Talich’s best-beloved composers were Dvořák and Smetana. After them came Josef Suk and Leos Janáček, and, as foundation to his musical taste, Mozart. Talich was born in Kroměříž, in Moravia. His father was an organist and choirmaster. The boy was groomed to be a violinist, but he did not satisfy himself at this, and was perhaps too big for the job anyway. However, out of some sort of instinct, he took positions as first violinist in leading orchestras, so that he might absorb the art of conducting. Among his teachers and sponsors were the fabulous Artur Nikisch and Max Reger. He crisscrossed Europe in conducting assignments, but finally found the one closest to his heart, the Czech Philharmonic in Prague. Prague has always been a line musical city; it was Prague that made a success of The Marriage of Figaro, not Vienna. In the years between the world wars, Talich made the Czech Philharmonic one of the world’s great orchestras, the avowed model for many a present-day conductor. It had then at its command, to judge from recordings, more subtlety than any other orchestra, except perhaps Toscanini’s NBC Symphony. Seemingly Talich used much the same technique as Toscanini: the performers were terrified not so much of wrath as of their own errors. This is what a great conductor can do.

Or it is part of what he can do. The other part is to arouse musical understanding among the people who work with him. I have observed Toscanini’s fiddlers, trumpeters, and drummer, and never have I seen a closer attention to a purpose, not even in the last inning of a World Series game. One can sense the same thing in any of the Talich recordings, when a horn note is lofted or the first strings sing. Spirits are being moved and devotions engaged. The true love Dvořák and Smetana had for their countryside and its gay and sturdy people has somehow permeated the orchestra, simply through notes on pieces of paper and the waving of a small stick in the hand of a man in front of them.

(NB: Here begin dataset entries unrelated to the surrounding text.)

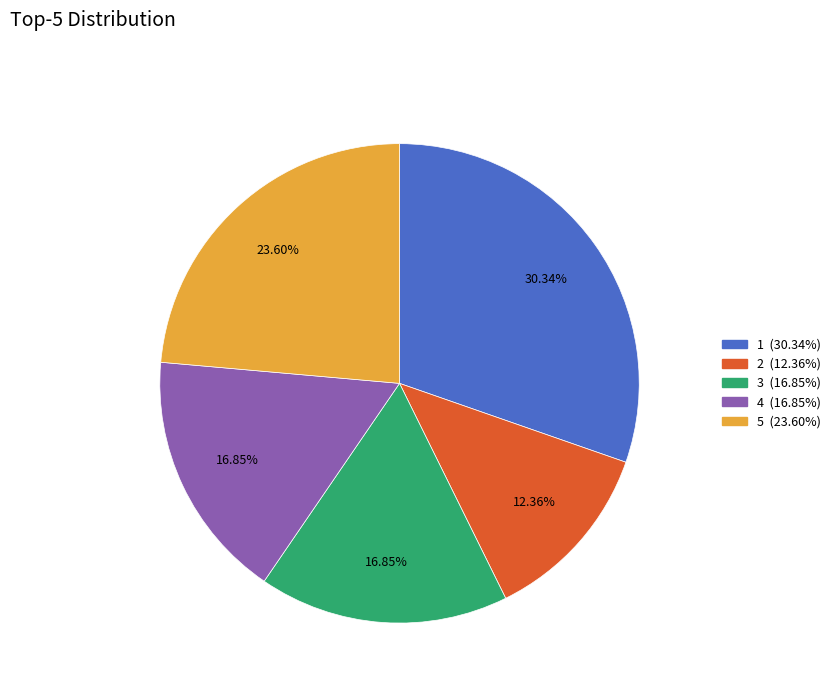

Is there any slice that represents more than half of the pie?

No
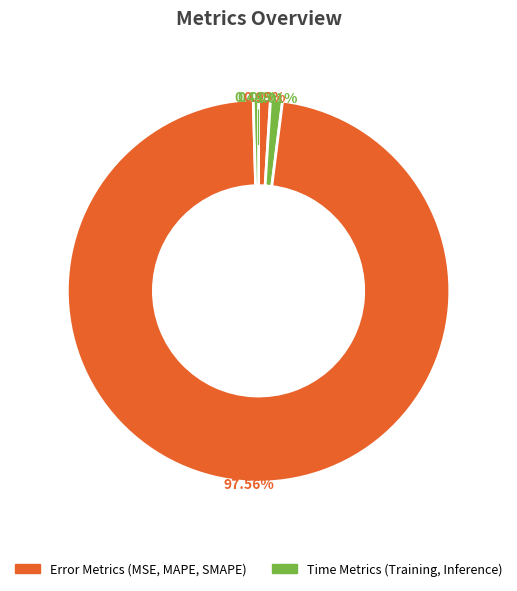

How many segments does this pie chart have?

5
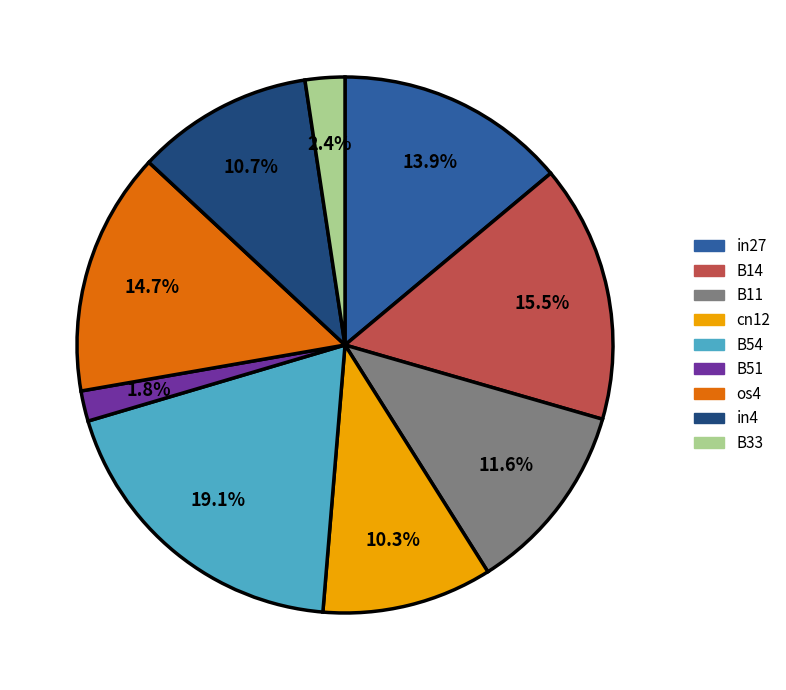

How many segments does this pie chart have?

9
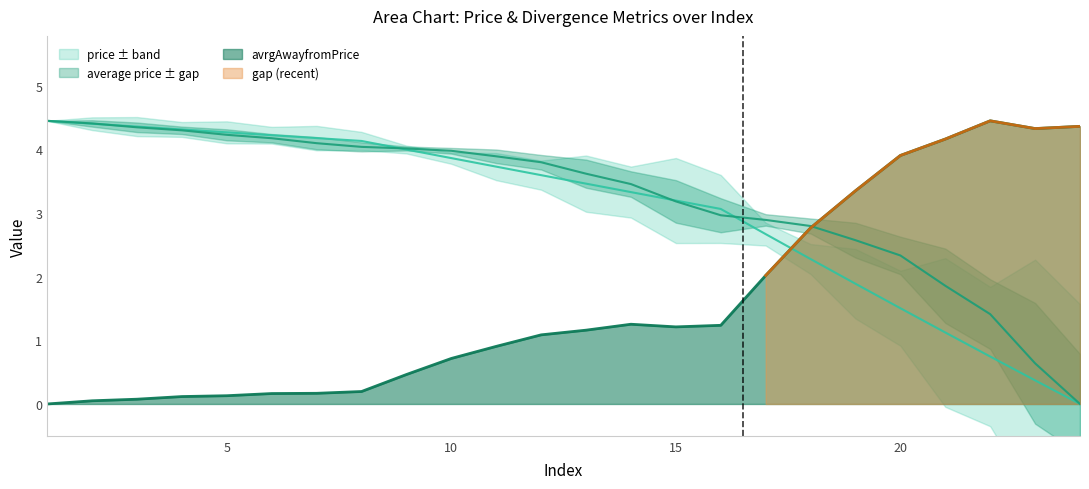

At which category is the sum across all series the highest?

1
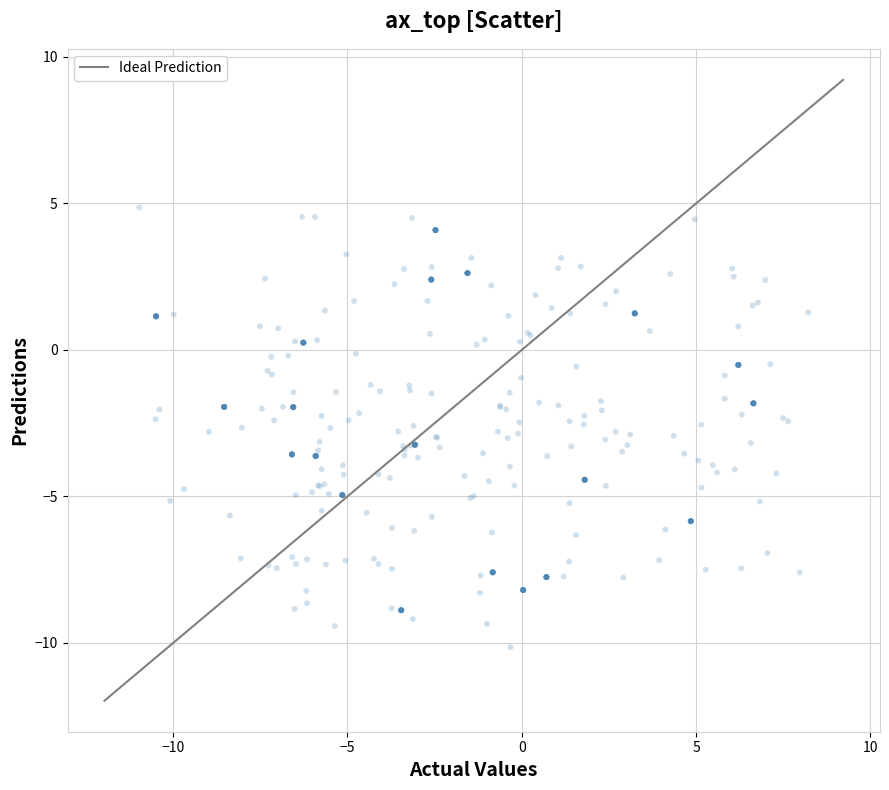

What is the range of X values (max minus min)?

19.2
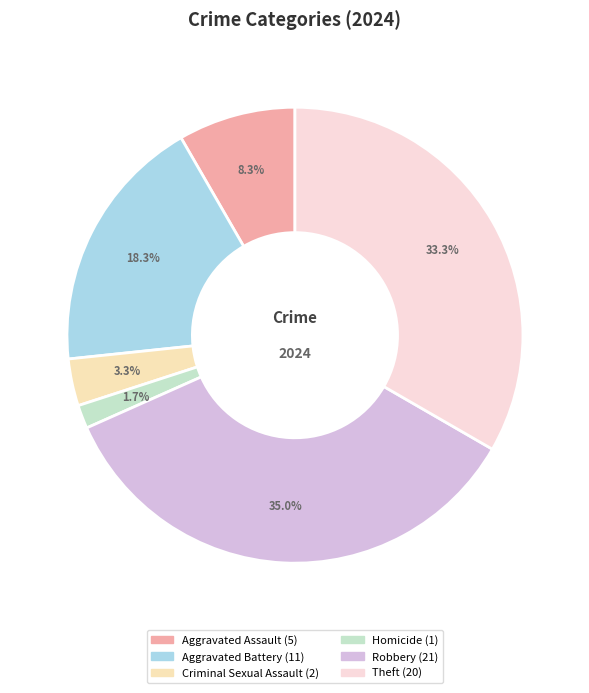

What percentage is the Aggravated Assault slice, to the nearest percent?

8%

Talich, a man not noted for the length of his temper, could not stay in favor with either the Russians or Germans. He was relieved of his two major jobs, as musical director of the Czech National Opera and the Czech Philharmonic, during the two conquests. So he started a chamber orchestra, which did not, so far as I know, yield any recordings. He seems to have been a yoube-damned kind of man, and his playing showed it clearly. Do not take me in error. He plainly loved pure beauty and loved it well and was not at all against playfulness.

The various Talich recordings are on two labels, Artia and Parliament, the first selling at five dollars a disc and the second at two. At the higher price you can get the Dvořák Second, Third, Fourth, and Fifth Symphonies — I am using the American numeration — and the Serenades in E and D Minor. At the lower price you can get the Slavonic Dances and the Cello Concerto, with Rostropovich as soloist, and Smetana’s My Country (which includes the Moldau, played about as well as anyone will ever play it). I will not guarantee the quality of the lower-priced records; some of them have slightly rough surfaces.

What I will guarantee is the quality of the music. I have viewed Czechoslovakia only across the landmined, barbed-wired Austrian border. It looked green and pleasant; people tell me it is not really pleasant. However, a half century ago, Hapsburgs or not, it must have had its pleasant aspects, or it could not have given birth to this music. If you want to sense love of country — landscape, people, spirit — from a worthy setting, there is no better way than listening to these records.